Abstract

The presence of an extraneous sound in the first formant (F1) region of a voiced vowel has been shown to influence its perceived phonetic quality when the vowel and the extraneous sound begin and end in synchrony. These experiments examine whether this effect, produced here by a pair of extraneous tones not harmonically related to the vowel’s fundamental frequency, depends on the degree of synchrony of the vowel and the tones. The phonetic effects of the tones were measured as a change in the position of the phoneme boundary on a continuum of vowels, perceived as changing from /ɪ/ to /ɛ/ as F1 was increased. Experiment 1 demonstrated that the boundary shift resulting from the addition of the tones declined when the tones began prior to the vowel. This effect might be due to adaptation or to perceptual grouping.
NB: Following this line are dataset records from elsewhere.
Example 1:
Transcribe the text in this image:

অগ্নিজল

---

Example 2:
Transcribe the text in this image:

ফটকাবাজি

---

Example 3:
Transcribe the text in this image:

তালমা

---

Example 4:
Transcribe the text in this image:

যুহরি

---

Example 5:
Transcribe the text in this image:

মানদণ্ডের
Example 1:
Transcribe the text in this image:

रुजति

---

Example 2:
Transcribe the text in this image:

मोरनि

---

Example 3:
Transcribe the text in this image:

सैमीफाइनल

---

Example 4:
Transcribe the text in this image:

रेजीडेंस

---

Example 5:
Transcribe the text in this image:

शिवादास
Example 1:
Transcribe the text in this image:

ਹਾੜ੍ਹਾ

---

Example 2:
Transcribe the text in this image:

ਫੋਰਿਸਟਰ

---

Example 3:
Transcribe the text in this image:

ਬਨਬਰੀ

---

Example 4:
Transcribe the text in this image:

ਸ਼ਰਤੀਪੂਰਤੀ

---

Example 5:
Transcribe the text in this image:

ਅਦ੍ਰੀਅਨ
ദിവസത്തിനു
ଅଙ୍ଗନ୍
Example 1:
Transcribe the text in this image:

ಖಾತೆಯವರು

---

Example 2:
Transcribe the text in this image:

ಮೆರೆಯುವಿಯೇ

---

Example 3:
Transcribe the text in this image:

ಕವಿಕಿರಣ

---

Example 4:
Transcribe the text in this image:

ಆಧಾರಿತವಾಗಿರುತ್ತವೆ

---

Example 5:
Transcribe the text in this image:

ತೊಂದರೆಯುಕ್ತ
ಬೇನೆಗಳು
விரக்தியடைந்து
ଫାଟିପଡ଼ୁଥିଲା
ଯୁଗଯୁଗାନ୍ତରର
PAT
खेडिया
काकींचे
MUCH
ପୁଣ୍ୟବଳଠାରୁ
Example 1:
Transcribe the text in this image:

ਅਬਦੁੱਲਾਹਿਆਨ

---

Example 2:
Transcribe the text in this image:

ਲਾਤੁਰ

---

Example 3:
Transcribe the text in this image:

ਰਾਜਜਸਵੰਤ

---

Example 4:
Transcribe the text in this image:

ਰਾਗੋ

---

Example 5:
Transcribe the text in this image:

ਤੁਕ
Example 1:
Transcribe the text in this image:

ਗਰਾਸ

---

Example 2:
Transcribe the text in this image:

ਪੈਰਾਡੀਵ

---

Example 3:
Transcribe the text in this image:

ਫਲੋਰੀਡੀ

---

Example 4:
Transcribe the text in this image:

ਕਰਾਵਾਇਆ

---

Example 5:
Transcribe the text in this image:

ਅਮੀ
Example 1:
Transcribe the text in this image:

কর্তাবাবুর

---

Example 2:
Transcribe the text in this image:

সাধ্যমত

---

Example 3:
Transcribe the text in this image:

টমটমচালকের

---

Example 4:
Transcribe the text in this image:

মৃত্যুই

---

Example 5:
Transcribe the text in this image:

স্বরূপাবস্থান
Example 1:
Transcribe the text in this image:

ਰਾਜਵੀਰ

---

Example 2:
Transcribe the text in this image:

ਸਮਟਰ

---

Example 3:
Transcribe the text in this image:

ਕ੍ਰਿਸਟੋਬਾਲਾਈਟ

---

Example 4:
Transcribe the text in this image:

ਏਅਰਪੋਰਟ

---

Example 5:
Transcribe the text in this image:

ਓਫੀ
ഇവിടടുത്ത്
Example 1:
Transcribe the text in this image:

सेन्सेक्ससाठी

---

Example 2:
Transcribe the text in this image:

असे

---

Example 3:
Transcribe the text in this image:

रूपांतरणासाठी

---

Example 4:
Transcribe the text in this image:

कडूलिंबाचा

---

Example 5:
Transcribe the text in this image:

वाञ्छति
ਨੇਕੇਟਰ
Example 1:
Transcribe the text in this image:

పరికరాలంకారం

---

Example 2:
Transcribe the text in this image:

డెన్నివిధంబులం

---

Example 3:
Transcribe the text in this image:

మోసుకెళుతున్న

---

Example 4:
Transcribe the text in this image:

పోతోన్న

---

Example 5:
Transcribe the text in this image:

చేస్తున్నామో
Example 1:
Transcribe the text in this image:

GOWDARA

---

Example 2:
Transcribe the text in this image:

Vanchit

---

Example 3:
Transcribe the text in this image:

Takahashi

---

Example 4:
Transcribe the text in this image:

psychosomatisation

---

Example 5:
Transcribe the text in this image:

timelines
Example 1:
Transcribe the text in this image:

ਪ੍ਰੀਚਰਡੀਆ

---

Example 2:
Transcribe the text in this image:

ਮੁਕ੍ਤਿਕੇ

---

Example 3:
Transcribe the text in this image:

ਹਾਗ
In experiment 2, a sequence of “captor” tones was used in an attempt to reinstate the phonetic effects of these tones, by “grouping out” the portions that were not simultaneous with the vowel. This did not provide any evidence for perceptual grouping. Experiment 3 demonstrated that offset asynchronies could also reduce the phonetic effects of the extraneous tones, although not to the same extent as could onset asynchronies. This indicated that perceptual grouping mechanisms were at least partly responsible for the effects of asynchronies. The boundary shift induced by the extraneous tones was significant even for the longest onset and offset asynchronies used, indicating that the phonetic effects of these tones are not limited to cases where vowels and tones are precisely synchronized.